→ **THE PROBLEM**: Your reply should be a faithful copy of the records below, free of pictures.

→ **GIVEN INFORMATION**:
======

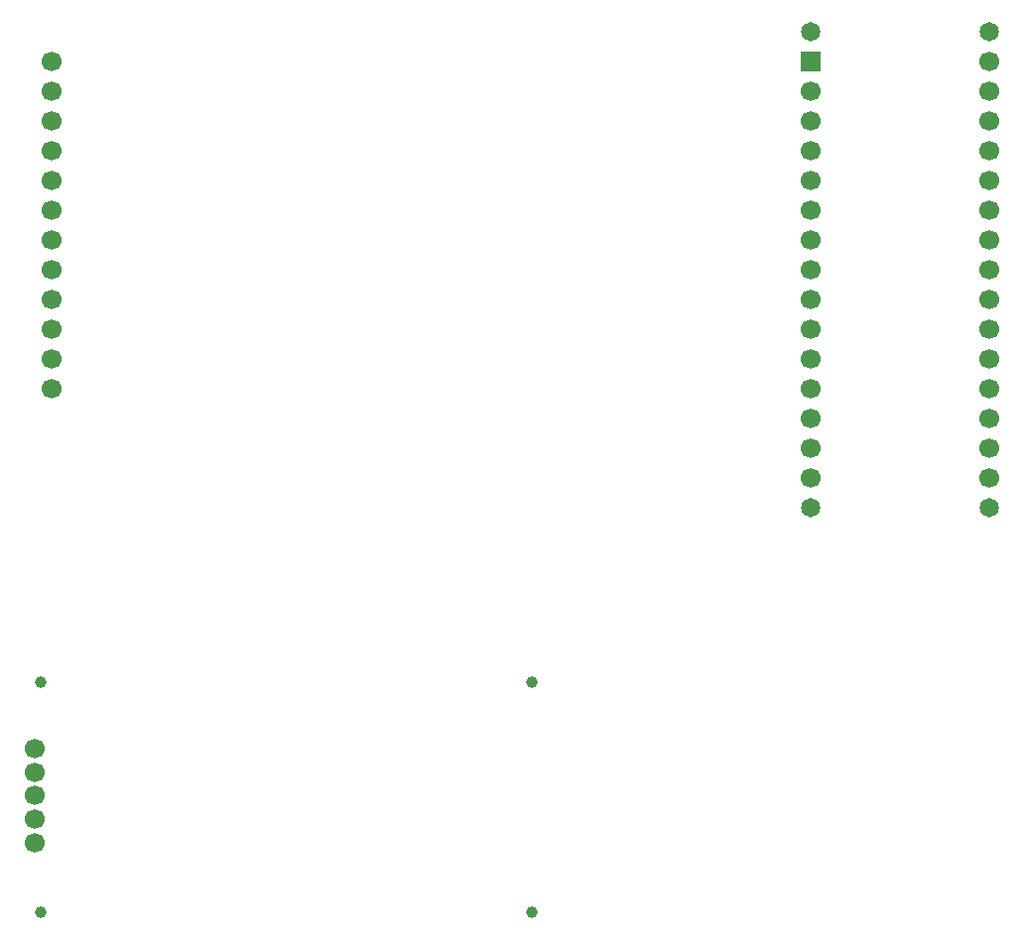
<source format=gbr>
G04 DipTrace 3.0.0.2*
G04 Íèæíÿÿìàñêà.gbr*
%MOIN*%
G04 #@! TF.FileFunction,Soldermask,Bot*
G04 #@! TF.Part,Single*
%ADD28C,0.065*%
%ADD29C,0.03937*%
%ADD42C,0.066929*%
%ADD44C,0.066929*%
%ADD46R,0.066929X0.066929*%
%FSLAX26Y26*%
G04*
G70*
G90*
G75*
G01*
G04 BotMask*
%LPD*%
D46*
X3093701Y3393701D3*
D44*
Y3293701D3*
Y3193701D3*
Y3093701D3*
Y2993701D3*
Y2893701D3*
Y2793701D3*
Y2693701D3*
Y2593701D3*
Y2493701D3*
Y2393701D3*
Y2293701D3*
Y2193701D3*
Y2093701D3*
Y1993701D3*
X3693701D3*
Y2093701D3*
Y2193701D3*
Y2293701D3*
Y2393701D3*
Y2493701D3*
Y2593701D3*
Y2693701D3*
Y2793701D3*
Y2893701D3*
Y2993701D3*
Y3093701D3*
Y3193701D3*
Y3293701D3*
Y3393701D3*
D28*
X3093701Y3493701D3*
X3693701D3*
Y1893701D3*
X3093701D3*
D29*
X506201Y1306201D3*
X2156201D3*
Y531201D3*
X506201D3*
D42*
X543701Y3293701D3*
Y3193701D3*
Y2893701D3*
Y3393701D3*
Y3093701D3*
Y2793701D3*
Y2693701D3*
Y2593701D3*
Y2493701D3*
Y2393701D3*
Y2993701D3*
Y2293701D3*
X485039Y1082677D3*
Y1003937D3*
Y925197D3*
Y846457D3*
Y767717D3*
M02*

</source>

======

→ **TASK RESPONSE**:
<source format=gbr>
G04 DipTrace 3.0.0.2*
G04 Íèæíÿÿìàñêà.gbr*
%MOIN*%
G04 #@! TF.FileFunction,Soldermask,Bot*
G04 #@! TF.Part,Single*
%ADD28C,0.065*%
%ADD29C,0.03937*%
%ADD42C,0.066929*%
%ADD44C,0.066929*%
%ADD46R,0.066929X0.066929*%
%FSLAX26Y26*%
G04*
G70*
G90*
G75*
G01*
G04 BotMask*
%LPD*%
D46*
X3093701Y3393701D3*
D44*
Y3293701D3*
Y3193701D3*
Y3093701D3*
Y2993701D3*
Y2893701D3*
Y2793701D3*
Y2693701D3*
Y2593701D3*
Y2493701D3*
Y2393701D3*
Y2293701D3*
Y2193701D3*
Y2093701D3*
Y1993701D3*
X3693701D3*
Y2093701D3*
Y2193701D3*
Y2293701D3*
Y2393701D3*
Y2493701D3*
Y2593701D3*
Y2693701D3*
Y2793701D3*
Y2893701D3*
Y2993701D3*
Y3093701D3*
Y3193701D3*
Y3293701D3*
Y3393701D3*
D28*
X3093701Y3493701D3*
X3693701D3*
Y1893701D3*
X3093701D3*
D29*
X506201Y1306201D3*
X2156201D3*
Y531201D3*
X506201D3*
D42*
X543701Y3293701D3*
Y3193701D3*
Y2893701D3*
Y3393701D3*
Y3093701D3*
Y2793701D3*
Y2693701D3*
Y2593701D3*
Y2493701D3*
Y2393701D3*
Y2993701D3*
Y2293701D3*
X485039Y1082677D3*
Y1003937D3*
Y925197D3*
Y846457D3*
Y767717D3*
M02*

</source>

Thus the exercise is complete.